My most distinct memory of the modern musical rendition of “Hallelujah” happened in the attic of an old canal-house in Amsterdam. Chris Smith. 2003.
The musician was a highly-talented guitarist and vocalist, but he was also a friend and co-worker of mine. Picking the strings of his guitar and singing the words in his distinct style and voice, he moved me to the point of tears. Even though I had likely heard the song previously and I certainly heard it many times thereafter, it’s that one performance of the song that sticks with me. At subsequent open-microphone events and informal jam sessions, I would ask him to play it again — but he always refused.
He has since recorded a version of the song for YouTube (accessible above). Though it’s not exactly the same as that one night in the zolder, the song has remained one of my personal favorites.
So when I saw Alan Light’s new(ish) book, “The Holy or the Broken: Leonard Cohen, Jeff Buckley, and the Unlikely Ascent of ‘Hallelujah,'” I jumped at the chance to read it. I found the book to be very well-researched, even if not particularly eloquent (it has the feel of a very extended magazine article). I was fascinated to learn more of the stories behind this song and the way it rose into the public consciousness — very unique from most popular songs. And I was intrigued by all the angles that have been explored in relation to this song through the years. The lyrical mix of sexuality and spirituality has been interpreted dozens of different ways, depending on which verses have been included and in which order. But the haunting melody and the simple one-word chorus dominates — to the point that it’s become something of a secular hymn in our culture today.
I think the historical trajectory of this song is a fascinating study, in and of itself — pointing to religious trends, artistic trends, technological trends, and broader social trends. But as I read the book, I kept trying to think why I was so interested in the song. Why did Chris Smith’s rendition of the song resonate so strongly in me, back in 2003? And in the second-to-last chapter of the book, a Presbyterian minister (Reverend Sandy Scott) from Saskatchewan provided the perfect articulation of my reaction to the song:
The music and poems of Leonard Cohen were not written for the synagogue or the church, and he does start with his human experience, but some of his poetry and music engages in an exchange or conversation with scripture…

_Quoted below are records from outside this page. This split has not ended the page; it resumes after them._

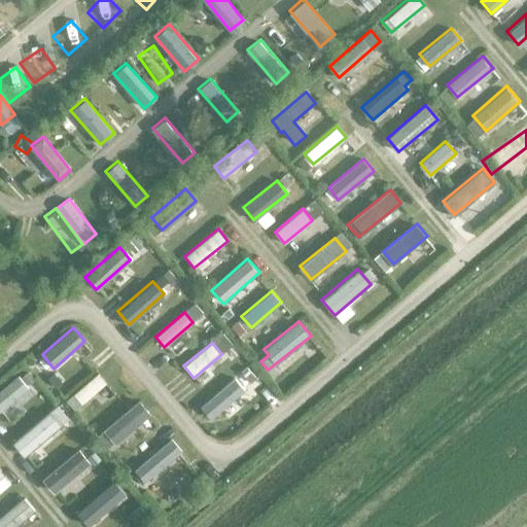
[(106,385),(97,374),(72,393),(81,405),(106,385)]
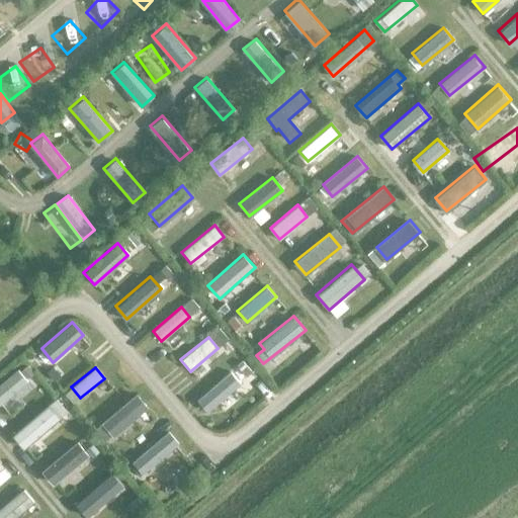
[(0,404),(27,383),(17,370),(0,382),(0,404)]
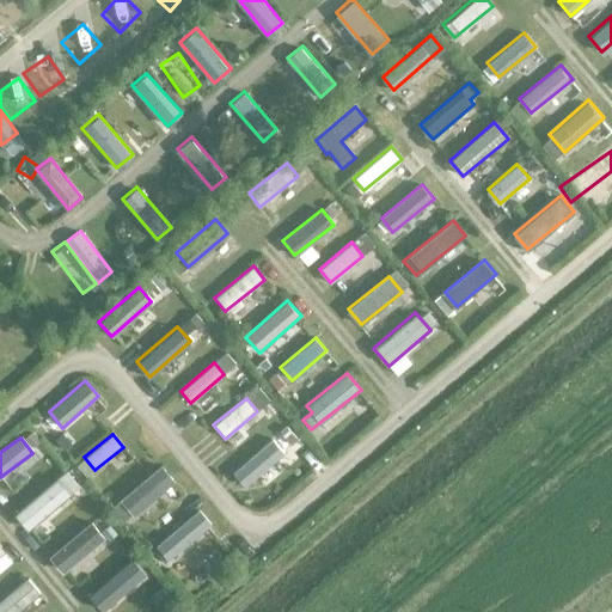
[(283,454),(271,440),(232,473),(244,488),(283,454)]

There are days, I am sure, when you and I and even the great King David could only muster a cold and lonely Hallelujah. It may be that the cold and lonely Hallelujah is a turning point that marks our salvation, because we know only God can save us from some of the situations we find ourselves in. The cold and lonely Hallelujah is a surrender to the mystery and backhanded glory of God.
The hallelujah being declared is not from a confident and victorious believer who has seen the light, has the answers to everything, and is entitled to God’s blessing and salvation… I think it is a song of praise for those who have experienced loss, pain, and sin in life and yet still believe God can reconcile and even redeem the things that we cannot.
I recognize, of course, that other people are entitled to dramatically different interpretations of the song — and it will always mean different things to different people. But to Rev. Scott’s thoughts, I say Amen.